I miss the mood organs as well, plus the role of animals in the book--a civic and spiritual investment that's inevitably sullied by class overtones--instead of the more conventional environmental/economic metaphor they play in the film. But I love Blade Runner dearly. For the marvelous dialogue (one of the most heady and quotable in all sci-fi); the assuredness of its presentation; career-high performances from Ford, Young, Hauer, and, till Deadwood came along, Sanderson; and, perhaps most of all, for Ryland's rain.
Bill, nice call on The Natural. Reading that a year or two after I'd seen the movie was quite a shock.

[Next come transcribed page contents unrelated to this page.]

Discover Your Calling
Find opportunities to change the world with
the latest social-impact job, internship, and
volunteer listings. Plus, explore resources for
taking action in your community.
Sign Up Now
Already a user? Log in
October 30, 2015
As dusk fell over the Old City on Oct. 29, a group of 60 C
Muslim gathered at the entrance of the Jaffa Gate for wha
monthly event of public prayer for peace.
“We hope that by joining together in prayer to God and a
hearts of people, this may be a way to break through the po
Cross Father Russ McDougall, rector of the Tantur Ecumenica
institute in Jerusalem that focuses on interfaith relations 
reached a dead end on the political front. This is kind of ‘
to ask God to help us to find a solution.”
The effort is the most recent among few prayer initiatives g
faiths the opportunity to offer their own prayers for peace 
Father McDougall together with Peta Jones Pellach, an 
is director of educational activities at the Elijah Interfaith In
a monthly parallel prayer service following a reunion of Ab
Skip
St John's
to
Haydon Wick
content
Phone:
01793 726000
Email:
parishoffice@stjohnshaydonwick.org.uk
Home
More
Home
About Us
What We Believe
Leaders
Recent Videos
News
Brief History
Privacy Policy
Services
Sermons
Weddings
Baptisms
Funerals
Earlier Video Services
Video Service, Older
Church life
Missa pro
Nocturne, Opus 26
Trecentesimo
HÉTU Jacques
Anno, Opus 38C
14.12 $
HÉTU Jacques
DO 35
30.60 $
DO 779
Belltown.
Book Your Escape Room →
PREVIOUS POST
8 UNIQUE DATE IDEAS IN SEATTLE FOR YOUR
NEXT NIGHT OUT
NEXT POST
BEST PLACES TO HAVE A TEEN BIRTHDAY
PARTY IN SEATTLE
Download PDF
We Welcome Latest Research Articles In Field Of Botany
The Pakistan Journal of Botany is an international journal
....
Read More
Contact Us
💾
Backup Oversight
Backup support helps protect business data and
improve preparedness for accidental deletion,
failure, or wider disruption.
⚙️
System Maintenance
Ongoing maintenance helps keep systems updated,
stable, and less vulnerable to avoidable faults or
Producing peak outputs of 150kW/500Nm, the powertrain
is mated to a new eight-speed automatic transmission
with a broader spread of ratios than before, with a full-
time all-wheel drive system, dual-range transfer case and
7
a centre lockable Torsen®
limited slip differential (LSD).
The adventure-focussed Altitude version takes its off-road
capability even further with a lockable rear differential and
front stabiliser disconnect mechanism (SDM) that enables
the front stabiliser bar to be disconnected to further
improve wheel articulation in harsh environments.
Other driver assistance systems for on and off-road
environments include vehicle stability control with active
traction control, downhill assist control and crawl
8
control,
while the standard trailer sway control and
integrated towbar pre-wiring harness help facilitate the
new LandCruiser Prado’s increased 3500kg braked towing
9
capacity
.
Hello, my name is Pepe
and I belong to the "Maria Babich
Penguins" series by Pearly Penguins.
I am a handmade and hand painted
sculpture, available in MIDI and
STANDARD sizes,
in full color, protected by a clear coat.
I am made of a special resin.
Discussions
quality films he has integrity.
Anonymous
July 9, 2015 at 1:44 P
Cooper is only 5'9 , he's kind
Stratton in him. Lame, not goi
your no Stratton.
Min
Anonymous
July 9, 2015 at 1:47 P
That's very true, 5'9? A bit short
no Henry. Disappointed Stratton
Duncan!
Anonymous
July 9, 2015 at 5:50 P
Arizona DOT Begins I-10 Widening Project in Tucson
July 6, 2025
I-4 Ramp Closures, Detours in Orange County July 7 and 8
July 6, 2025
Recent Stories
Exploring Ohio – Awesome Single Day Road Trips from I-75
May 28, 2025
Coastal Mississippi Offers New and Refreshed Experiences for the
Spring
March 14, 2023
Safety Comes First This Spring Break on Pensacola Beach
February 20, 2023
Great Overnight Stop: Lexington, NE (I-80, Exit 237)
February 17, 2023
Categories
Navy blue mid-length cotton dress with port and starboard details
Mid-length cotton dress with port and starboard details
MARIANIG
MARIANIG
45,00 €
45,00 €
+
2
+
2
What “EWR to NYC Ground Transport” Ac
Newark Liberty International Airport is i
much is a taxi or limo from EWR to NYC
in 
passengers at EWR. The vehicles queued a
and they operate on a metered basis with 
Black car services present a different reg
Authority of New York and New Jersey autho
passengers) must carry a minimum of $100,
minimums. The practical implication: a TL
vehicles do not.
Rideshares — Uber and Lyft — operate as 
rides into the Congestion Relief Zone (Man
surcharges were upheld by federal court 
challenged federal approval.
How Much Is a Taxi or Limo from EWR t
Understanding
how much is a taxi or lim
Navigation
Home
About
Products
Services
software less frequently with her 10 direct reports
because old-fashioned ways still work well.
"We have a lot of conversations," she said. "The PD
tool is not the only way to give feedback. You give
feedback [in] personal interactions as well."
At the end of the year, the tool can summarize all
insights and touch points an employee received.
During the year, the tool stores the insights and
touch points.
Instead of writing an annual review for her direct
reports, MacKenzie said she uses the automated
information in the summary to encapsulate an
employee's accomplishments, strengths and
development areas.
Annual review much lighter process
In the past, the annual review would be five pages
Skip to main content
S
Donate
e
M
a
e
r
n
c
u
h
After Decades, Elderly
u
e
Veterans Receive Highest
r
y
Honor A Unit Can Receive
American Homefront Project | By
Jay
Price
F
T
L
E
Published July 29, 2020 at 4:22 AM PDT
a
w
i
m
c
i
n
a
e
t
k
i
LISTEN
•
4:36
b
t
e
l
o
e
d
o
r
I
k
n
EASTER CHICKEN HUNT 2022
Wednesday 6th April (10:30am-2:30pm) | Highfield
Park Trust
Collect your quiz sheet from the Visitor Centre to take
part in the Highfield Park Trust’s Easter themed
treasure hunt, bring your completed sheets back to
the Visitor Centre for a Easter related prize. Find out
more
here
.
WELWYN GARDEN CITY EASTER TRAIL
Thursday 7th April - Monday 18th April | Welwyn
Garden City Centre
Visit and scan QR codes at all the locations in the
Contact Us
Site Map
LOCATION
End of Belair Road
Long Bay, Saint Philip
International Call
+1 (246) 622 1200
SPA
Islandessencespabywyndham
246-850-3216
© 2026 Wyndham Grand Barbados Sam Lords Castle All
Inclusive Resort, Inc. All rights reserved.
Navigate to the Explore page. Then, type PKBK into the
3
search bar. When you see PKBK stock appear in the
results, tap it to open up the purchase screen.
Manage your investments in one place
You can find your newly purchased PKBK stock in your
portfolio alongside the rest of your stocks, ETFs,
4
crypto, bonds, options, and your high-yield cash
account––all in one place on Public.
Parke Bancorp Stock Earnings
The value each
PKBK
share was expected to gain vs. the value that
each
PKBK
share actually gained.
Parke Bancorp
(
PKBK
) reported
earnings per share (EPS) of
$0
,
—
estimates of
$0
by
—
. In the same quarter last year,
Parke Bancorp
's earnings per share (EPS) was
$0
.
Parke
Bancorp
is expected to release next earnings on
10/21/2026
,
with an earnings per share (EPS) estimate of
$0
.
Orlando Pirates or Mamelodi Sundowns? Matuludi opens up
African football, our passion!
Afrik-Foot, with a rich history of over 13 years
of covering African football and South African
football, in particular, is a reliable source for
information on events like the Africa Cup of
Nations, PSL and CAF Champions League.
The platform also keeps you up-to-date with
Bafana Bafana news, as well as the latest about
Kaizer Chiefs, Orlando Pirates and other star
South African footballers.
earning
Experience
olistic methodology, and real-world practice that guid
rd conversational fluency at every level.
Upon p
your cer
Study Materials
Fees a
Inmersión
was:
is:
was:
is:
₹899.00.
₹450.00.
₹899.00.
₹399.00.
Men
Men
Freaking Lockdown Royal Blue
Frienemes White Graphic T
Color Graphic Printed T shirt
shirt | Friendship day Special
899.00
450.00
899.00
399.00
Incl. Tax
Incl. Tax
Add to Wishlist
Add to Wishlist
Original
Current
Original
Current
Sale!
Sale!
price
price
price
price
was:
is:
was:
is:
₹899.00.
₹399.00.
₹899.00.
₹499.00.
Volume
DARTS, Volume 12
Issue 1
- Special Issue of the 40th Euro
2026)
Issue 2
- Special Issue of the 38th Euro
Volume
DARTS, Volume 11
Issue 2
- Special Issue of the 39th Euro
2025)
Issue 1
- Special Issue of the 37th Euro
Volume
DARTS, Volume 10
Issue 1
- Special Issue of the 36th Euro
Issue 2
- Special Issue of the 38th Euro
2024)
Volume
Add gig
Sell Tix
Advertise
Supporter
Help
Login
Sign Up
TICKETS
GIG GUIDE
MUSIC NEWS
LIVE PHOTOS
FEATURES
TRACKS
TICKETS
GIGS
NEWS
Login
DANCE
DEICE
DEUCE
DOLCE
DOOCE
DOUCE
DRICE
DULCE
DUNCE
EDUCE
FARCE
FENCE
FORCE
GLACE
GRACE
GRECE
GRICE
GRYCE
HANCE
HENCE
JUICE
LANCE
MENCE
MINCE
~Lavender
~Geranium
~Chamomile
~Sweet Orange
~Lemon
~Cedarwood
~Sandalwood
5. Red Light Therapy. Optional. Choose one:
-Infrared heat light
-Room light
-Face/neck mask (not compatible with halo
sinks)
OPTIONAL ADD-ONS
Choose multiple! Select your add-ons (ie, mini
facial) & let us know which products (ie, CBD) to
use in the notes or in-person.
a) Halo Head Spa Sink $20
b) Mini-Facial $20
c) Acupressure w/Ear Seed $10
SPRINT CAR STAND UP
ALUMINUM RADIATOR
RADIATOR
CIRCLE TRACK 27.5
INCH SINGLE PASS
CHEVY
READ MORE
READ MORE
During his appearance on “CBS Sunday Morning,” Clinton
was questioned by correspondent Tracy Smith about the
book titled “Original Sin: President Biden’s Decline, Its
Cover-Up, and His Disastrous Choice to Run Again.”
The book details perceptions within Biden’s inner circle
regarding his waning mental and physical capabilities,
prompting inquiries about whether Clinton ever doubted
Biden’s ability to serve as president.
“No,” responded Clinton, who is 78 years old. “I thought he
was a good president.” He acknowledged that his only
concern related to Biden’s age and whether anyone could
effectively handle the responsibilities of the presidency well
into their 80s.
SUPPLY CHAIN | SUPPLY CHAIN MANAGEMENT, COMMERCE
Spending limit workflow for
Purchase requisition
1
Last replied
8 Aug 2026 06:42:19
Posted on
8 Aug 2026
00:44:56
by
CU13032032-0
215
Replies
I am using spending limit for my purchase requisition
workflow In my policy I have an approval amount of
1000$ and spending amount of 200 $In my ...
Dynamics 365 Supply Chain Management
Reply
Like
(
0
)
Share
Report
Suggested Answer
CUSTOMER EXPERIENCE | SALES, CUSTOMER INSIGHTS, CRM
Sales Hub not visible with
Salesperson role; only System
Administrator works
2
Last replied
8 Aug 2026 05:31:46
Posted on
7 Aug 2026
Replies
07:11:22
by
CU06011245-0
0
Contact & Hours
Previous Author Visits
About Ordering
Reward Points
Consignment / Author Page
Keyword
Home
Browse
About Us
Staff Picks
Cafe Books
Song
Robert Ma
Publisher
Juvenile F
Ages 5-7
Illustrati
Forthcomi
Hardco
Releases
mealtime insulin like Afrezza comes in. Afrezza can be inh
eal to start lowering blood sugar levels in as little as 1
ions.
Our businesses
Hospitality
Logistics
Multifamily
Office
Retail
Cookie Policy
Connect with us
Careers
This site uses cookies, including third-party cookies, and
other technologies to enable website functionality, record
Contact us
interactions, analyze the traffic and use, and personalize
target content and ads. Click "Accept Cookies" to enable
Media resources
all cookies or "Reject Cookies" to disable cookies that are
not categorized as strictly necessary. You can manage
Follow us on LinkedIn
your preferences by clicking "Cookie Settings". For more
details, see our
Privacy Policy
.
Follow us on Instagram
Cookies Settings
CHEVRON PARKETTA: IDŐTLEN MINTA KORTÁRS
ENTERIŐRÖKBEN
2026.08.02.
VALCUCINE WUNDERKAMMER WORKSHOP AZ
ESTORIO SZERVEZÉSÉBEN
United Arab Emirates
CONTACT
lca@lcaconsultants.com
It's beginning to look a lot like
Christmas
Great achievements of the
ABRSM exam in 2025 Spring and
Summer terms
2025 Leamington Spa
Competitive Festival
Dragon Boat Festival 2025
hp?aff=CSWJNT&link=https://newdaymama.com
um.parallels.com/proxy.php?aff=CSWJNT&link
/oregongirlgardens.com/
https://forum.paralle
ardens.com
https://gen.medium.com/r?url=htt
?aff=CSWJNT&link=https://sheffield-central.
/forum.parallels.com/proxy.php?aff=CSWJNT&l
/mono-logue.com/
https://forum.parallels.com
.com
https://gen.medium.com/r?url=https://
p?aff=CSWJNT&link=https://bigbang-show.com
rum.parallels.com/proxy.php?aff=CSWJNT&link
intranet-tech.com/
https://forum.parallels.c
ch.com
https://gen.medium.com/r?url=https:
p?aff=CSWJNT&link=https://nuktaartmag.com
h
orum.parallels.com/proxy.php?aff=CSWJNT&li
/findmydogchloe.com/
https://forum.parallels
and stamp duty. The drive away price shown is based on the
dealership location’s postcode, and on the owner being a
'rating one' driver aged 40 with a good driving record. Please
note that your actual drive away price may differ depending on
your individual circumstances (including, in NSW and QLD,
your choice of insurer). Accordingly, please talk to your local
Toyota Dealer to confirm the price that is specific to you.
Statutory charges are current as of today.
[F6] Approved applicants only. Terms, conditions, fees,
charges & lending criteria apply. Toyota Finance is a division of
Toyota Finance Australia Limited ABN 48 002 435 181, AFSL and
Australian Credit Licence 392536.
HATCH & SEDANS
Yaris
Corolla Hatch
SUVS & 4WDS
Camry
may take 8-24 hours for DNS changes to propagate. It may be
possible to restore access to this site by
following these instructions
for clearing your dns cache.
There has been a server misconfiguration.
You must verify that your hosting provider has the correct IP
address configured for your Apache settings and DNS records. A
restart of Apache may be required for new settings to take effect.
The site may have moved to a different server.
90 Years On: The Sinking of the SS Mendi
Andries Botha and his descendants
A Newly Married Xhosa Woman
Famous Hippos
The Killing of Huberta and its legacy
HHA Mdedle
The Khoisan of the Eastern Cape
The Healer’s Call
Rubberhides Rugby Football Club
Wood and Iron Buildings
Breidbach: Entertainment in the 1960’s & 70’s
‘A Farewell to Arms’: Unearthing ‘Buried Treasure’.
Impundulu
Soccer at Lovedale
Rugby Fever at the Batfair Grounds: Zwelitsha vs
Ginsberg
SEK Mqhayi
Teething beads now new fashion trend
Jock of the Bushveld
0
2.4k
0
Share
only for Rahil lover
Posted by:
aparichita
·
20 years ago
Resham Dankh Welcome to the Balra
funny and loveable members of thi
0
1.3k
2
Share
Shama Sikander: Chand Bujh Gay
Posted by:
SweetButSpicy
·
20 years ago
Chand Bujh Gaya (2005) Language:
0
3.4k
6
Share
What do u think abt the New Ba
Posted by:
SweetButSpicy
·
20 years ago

Another that occurred to me: the Peanuts tv specials, delightful in their own right, dependably less sacharrin and harder-edged than most kids' fare on television. Yet they still trade on communal uplift, rather than the tender isolation that was Schulz's calling card.
Have a better one.
I'm almost sick of talking BR at this point. What matters most is viewing. This Final Cut has me stoked. When talk started of Joanna Cassidy coming in to do work, it seemed to veer toward her dialogue scene with Deckard. "Why?", I wondered. The only scene with Zhora that needed fixing was her death.
Her death, despite the stunt double, is like in my Top Five. I'm ecstatic to know it's "fixed", but despite its obvious problems, I was always able to hone in on its beauty.
Late to the orgy on this, but the revoicing of the out-of-sync Abdul Ben Hassan sequence (which jarred me the very first time I saw the film) by Benjamin Ford (Harrison's son, who is pretty much the same age as his dad when he made the movie) is another major fix that helps the movie immeasurably. Go back to any other cut of the movie and see how badly out of whack it is, or was.
I really only need the 82 International Cut and this one to satisfy my BR jones but I'm glad the whole shebang, or most of it, is due on DVD.
Deckard as replicant? That's Ridley Scott trying to stir up interest for another 'final cut' he's peddling.
There's nothing in the film to suggest Deckard is a replicant, not in a literal sense. The point is that Deckard is mortal, a killer facing his own physical limits, and his need for love instead of death. (David Peoples would go on to write UNFORGIVEN, a perfect double bill with BLADERUNNER.)